On matters of being in and out-of-place: A posthumanist reading of solastalgia


Büyüksaraç G.

ATGENDER Conference: Feminist Pedagogy of/beyond Borders, İstanbul, Turkey, 4 - 06 September 2023, pp.66

  • Publication Type: Conference Paper / Summary Text
  • City: İstanbul
  • Country: Turkey
  • Page Numbers: pp.66
  • Istanbul University Affiliated: Yes

Abstract

It is not an easy task to unlearn the deeply ingrained anthropocentric Cartesian epistemology, as my teaching experience has taught me over the past few years while incorporating discussions on posthumanism and new materialism into my course syllabi designed for anthropology students. The same applies to the endeavor of 'repopulating social research with nonhuman beings' without succumbing to the temptation of anthropomorphizing them. However, this endeavor is equally rewarding, as it allows us to examine seemingly human-specific phenomena such as semiosis, agency, and affect within posthuman contexts. In this paper, I aim to recontextualize these three phenomena to investigate nonhuman modes of representing and communicating ecological grief and unhomeliness in the Capitaloscene. To achieve this, I engage with the concept of solastalgia, originally coined to describe human suffering arising from the inability to find solace in one's home environment (Albrecht 2006).

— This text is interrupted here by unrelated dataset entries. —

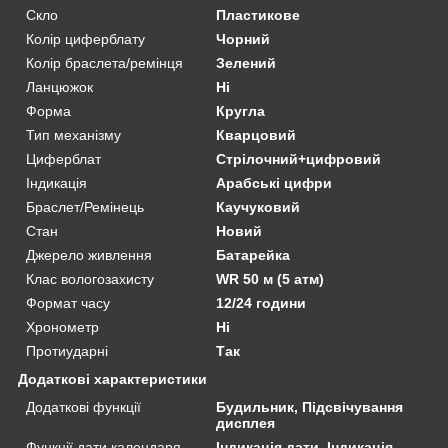
Скло
Пластикове
Колір циферблату
Чорний
Колір браслета/ремінця
Зелений
Ланцюжок
Ні
Форма
Кругла
Тип механізму
Кварцовий
Циферблат
Стрілочний+цифровий
Індикація
Арабські цифри
Браслет/Ремінець
Каучуковий
Стан
Новий
Джерело живлення
Батарейка
Клас вологозахисту
WR 50 м (5 атм)
Формат часу
12/24 години
Хронометр
Ні
Протиударні
Так
Додаткові характеристики
Додаткові функції
Будильник, Підсвічування
дисплея
Функції дати календаря
Індикація дати, Індикація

In doing so, I shift the focus from the human’s pscyhoterratic states, place pathology in particular, to planetary wellbeing and sickness (cf. Boyd, Parr, Philo 2023). Taking up various ecological crises, ranging from slow violence of environmental degradation to seismic events, I explore how (or to what extent) earthly matters, or nonhuman beings, as agents in their own right, participate in the condition of solastalgia. Lastly, I discuss the ethical and political possibilities of accentuating the non/posthuman aspects of ecological grief, while also reflecting on the implications of this discussion for an anthropology in search of “terragraphic” methods (a term to be introduced in the paper) instead of a human-centric ethnography and pedagogy.